(Text-based hardware design files)

= = =

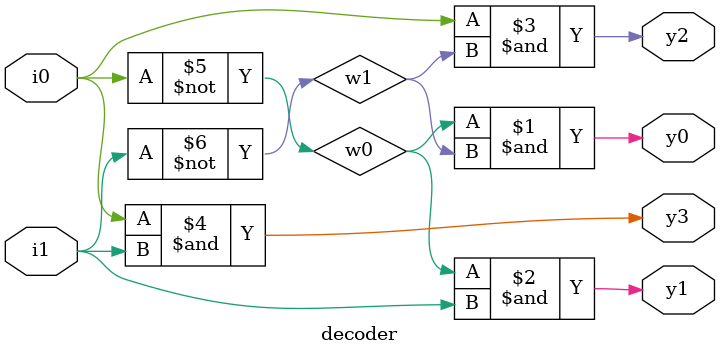
<source format=v>
module decoder (y0,y1,y2,y3,i0,i1);
//input & output declaration
input i0,i1;
output y0,y1,y2,y3;
wire w0,w1;
//gate declaration
not g1(w0,i0);
not g2(w1,i1);
and g3(y0,w0,w1);
and g4(y1,w0,i1);
and g5(y2,i0,w1);
and g6(y3,i0,i1);
//end of the module
endmodule

</source>
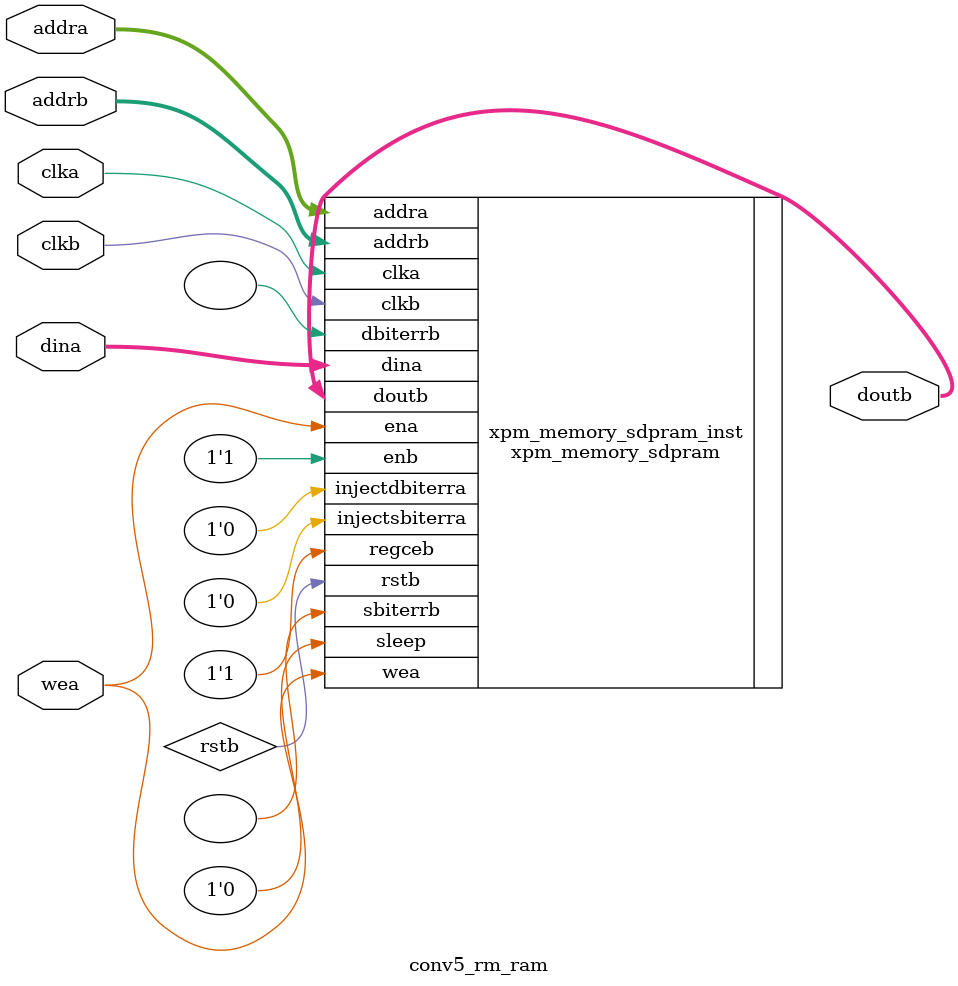
<source format=v>
module conv5_rm_ram(clka, wea, addra, dina, clkb, addrb, doutb);
  input clka;
  input [0:0]wea;
  input [11:0]addra;
  input [63:0]dina;
  input clkb;
  input [11:0]addrb;
  output [63:0]doutb;

   // xpm_memory_sdpram: Simple Dual Port RAM
   // Xilinx Parameterized Macro, version 2020.2

   xpm_memory_sdpram #(
      .ADDR_WIDTH_A(12),               // DECIMAL
      .ADDR_WIDTH_B(12),               // DECIMAL
      .AUTO_SLEEP_TIME(0),            // DECIMAL
      .BYTE_WRITE_WIDTH_A(64),        // DECIMAL
      .CASCADE_HEIGHT(0),             // DECIMAL
      .CLOCKING_MODE("common_clock"), // String
      .ECC_MODE("no_ecc"),            // String
      .MEMORY_INIT_FILE("none"),      // String
      .MEMORY_INIT_PARAM("0"),        // String
      .MEMORY_OPTIMIZATION("true"),   // String
      .MEMORY_PRIMITIVE("ultra"),      // String
      .MEMORY_SIZE(159744),             // DECIMAL
      .MESSAGE_CONTROL(0),            // DECIMAL
      .READ_DATA_WIDTH_B(64),         // DECIMAL
      .READ_LATENCY_B(2),             // DECIMAL
      .READ_RESET_VALUE_B("0"),       // String
      .RST_MODE_A("SYNC"),            // String
      .RST_MODE_B("SYNC"),            // String
      .SIM_ASSERT_CHK(0),             // DECIMAL; 0=disable simulation messages, 1=enable simulation messages
      .USE_EMBEDDED_CONSTRAINT(0),    // DECIMAL
      .USE_MEM_INIT(0),               // DECIMAL
      .WAKEUP_TIME("disable_sleep"),  // String
      .WRITE_DATA_WIDTH_A(64),        // DECIMAL
      .WRITE_MODE_B("read_first")      // String
   )
   xpm_memory_sdpram_inst (
      .dbiterrb(),             // 1-bit output: Status signal to indicate double bit error occurrence
                                       // on the data output of port B.

      .doutb(doutb),                   // READ_DATA_WIDTH_B-bit output: Data output for port B read operations.
      .sbiterrb(),             // 1-bit output: Status signal to indicate single bit error occurrence
                                       // on the data output of port B.

      .addra(addra),                   // ADDR_WIDTH_A-bit input: Address for port A write operations.
      .addrb(addrb),                   // ADDR_WIDTH_B-bit input: Address for port B read operations.
      .clka(clka),                     // 1-bit input: Clock signal for port A. Also clocks port B when
                                       // parameter CLOCKING_MODE is "common_clock".

      .clkb(clkb),                     // 1-bit input: Clock signal for port B when parameter CLOCKING_MODE is
                                       // "independent_clock". Unused when parameter CLOCKING_MODE is
                                       // "common_clock".

      .dina(dina),                     // WRITE_DATA_WIDTH_A-bit input: Data input for port A write operations.
      .ena(wea),                       // 1-bit input: Memory enable signal for port A. Must be high on clock
                                       // cycles when write operations are initiated. Pipelined internally.

      .enb(1'b1),                       // 1-bit input: Memory enable signal for port B. Must be high on clock
                                       // cycles when read operations are initiated. Pipelined internally.

      .injectdbiterra(1'b0), // 1-bit input: Controls double bit error injection on input data when
                                       // ECC enabled (Error injection capability is not available in
                                       // "decode_only" mode).

      .injectsbiterra(1'b0), // 1-bit input: Controls single bit error injection on input data when
                                       // ECC enabled (Error injection capability is not available in
                                       // "decode_only" mode).

      .regceb(1'b1),                 // 1-bit input: Clock Enable for the last register stage on the output
                                       // data path.

      .rstb(rstb),                     // 1-bit input: Reset signal for the final port B output register stage.
                                       // Synchronously resets output port doutb to the value specified by
                                       // parameter READ_RESET_VALUE_B.

      .sleep(1'b0),                   // 1-bit input: sleep signal to enable the dynamic power saving feature.
      .wea(wea)                        // WRITE_DATA_WIDTH_A/BYTE_WRITE_WIDTH_A-bit input: Write enable vector
                                       // for port A input data port dina. 1 bit wide when word-wide writes are
                                       // used. In byte-wide write configurations, each bit controls the
                                       // writing one byte of dina to address addra. For example, to
                                       // synchronously write only bits [15-8] of dina when WRITE_DATA_WIDTH_A
                                       // is 32, wea would be 4'b0010.

   );

   // End of xpm_memory_sdpram_inst instantiation


endmodule

</source>
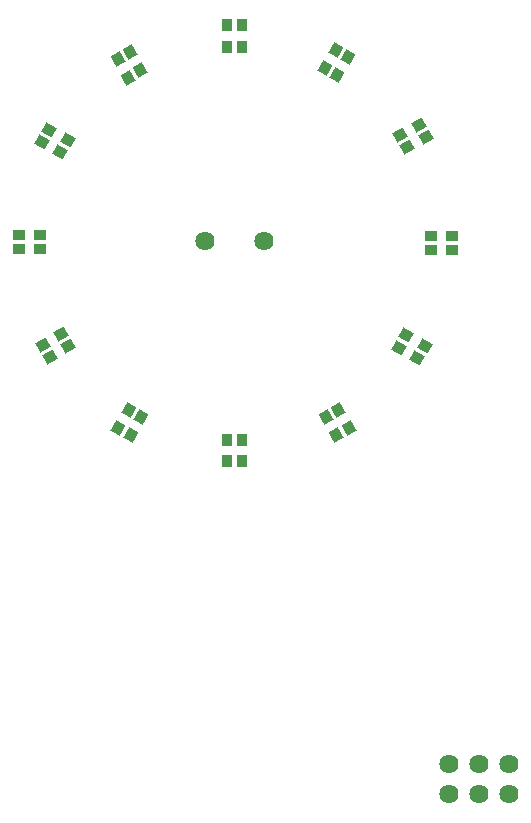
<source format=gts>
G04*
G04 #@! TF.GenerationSoftware,Altium Limited,Altium Designer,18.1.9 (240)*
G04*
G04 Layer_Color=8388736*
%FSLAX25Y25*%
%MOIN*%
G70*
G01*
G75*
G04:AMPARAMS|DCode=19|XSize=39.43mil|YSize=35.5mil|CornerRadius=0mil|HoleSize=0mil|Usage=FLASHONLY|Rotation=60.000|XOffset=0mil|YOffset=0mil|HoleType=Round|Shape=Rectangle|*
%AMROTATEDRECTD19*
4,1,4,0.00551,-0.02595,-0.02523,-0.00820,-0.00551,0.02595,0.02523,0.00820,0.00551,-0.02595,0.0*
%
%ADD19ROTATEDRECTD19*%

%ADD20R,0.03943X0.03550*%
G04:AMPARAMS|DCode=21|XSize=39.43mil|YSize=35.5mil|CornerRadius=0mil|HoleSize=0mil|Usage=FLASHONLY|Rotation=330.000|XOffset=0mil|YOffset=0mil|HoleType=Round|Shape=Rectangle|*
%AMROTATEDRECTD21*
4,1,4,-0.02595,-0.00551,-0.00820,0.02523,0.02595,0.00551,0.00820,-0.02523,-0.02595,-0.00551,0.0*
%
%ADD21ROTATEDRECTD21*%

%ADD22R,0.03550X0.03943*%
G04:AMPARAMS|DCode=23|XSize=39.43mil|YSize=35.5mil|CornerRadius=0mil|HoleSize=0mil|Usage=FLASHONLY|Rotation=30.000|XOffset=0mil|YOffset=0mil|HoleType=Round|Shape=Rectangle|*
%AMROTATEDRECTD23*
4,1,4,-0.00820,-0.02523,-0.02595,0.00551,0.00820,0.02523,0.02595,-0.00551,-0.00820,-0.02523,0.0*
%
%ADD23ROTATEDRECTD23*%

G04:AMPARAMS|DCode=24|XSize=39.43mil|YSize=35.5mil|CornerRadius=0mil|HoleSize=0mil|Usage=FLASHONLY|Rotation=300.000|XOffset=0mil|YOffset=0mil|HoleType=Round|Shape=Rectangle|*
%AMROTATEDRECTD24*
4,1,4,-0.02523,0.00820,0.00551,0.02595,0.02523,-0.00820,-0.00551,-0.02595,-0.02523,0.00820,0.0*
%
%ADD24ROTATEDRECTD24*%

%ADD25C,0.06400*%
D19*
X138126Y263150D02*
D03*
X134583Y257013D02*
D03*
X142217Y260788D02*
D03*
X138674Y254650D02*
D03*
X69774Y134650D02*
D03*
X73317Y140787D02*
D03*
X65683Y137013D02*
D03*
X69226Y143150D02*
D03*
D20*
X176943Y201162D02*
D03*
X169857D02*
D03*
X176943Y196438D02*
D03*
X169857D02*
D03*
X32413Y196800D02*
D03*
X39500D02*
D03*
X32413Y201524D02*
D03*
X39500D02*
D03*
D21*
X167750Y164474D02*
D03*
X161612Y168017D02*
D03*
X165387Y160383D02*
D03*
X159250Y163926D02*
D03*
X40250Y232526D02*
D03*
X46387Y228983D02*
D03*
X42612Y236617D02*
D03*
X48750Y233074D02*
D03*
D22*
X106724Y126100D02*
D03*
Y133187D02*
D03*
X102000Y126100D02*
D03*
Y133187D02*
D03*
X102038Y271343D02*
D03*
Y264257D02*
D03*
X106762Y271343D02*
D03*
Y264257D02*
D03*
D23*
X165738Y238291D02*
D03*
X159601Y234748D02*
D03*
X168100Y234200D02*
D03*
X161963Y230657D02*
D03*
X42812Y160783D02*
D03*
X48950Y164326D02*
D03*
X40450Y164874D02*
D03*
X46587Y168417D02*
D03*
D24*
X142417Y137013D02*
D03*
X138874Y143150D02*
D03*
X138326Y134650D02*
D03*
X134783Y140787D02*
D03*
X65409Y260087D02*
D03*
X68952Y253950D02*
D03*
X69500Y262450D02*
D03*
X73043Y256312D02*
D03*
D25*
X114100Y199400D02*
D03*
X94415D02*
D03*
X175900Y25200D02*
D03*
Y15200D02*
D03*
X185900Y25200D02*
D03*
Y15200D02*
D03*
X195900Y25200D02*
D03*
Y15200D02*
D03*
M02*

</source>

= = =

## TASK TO COMPLETE
Please copy every line of the records above in which "initiated" appears.

## RESULT
                                       // cycles when write operations are initiated. Pipelined internally.
                                       // cycles when read operations are initiated. Pipelined internally.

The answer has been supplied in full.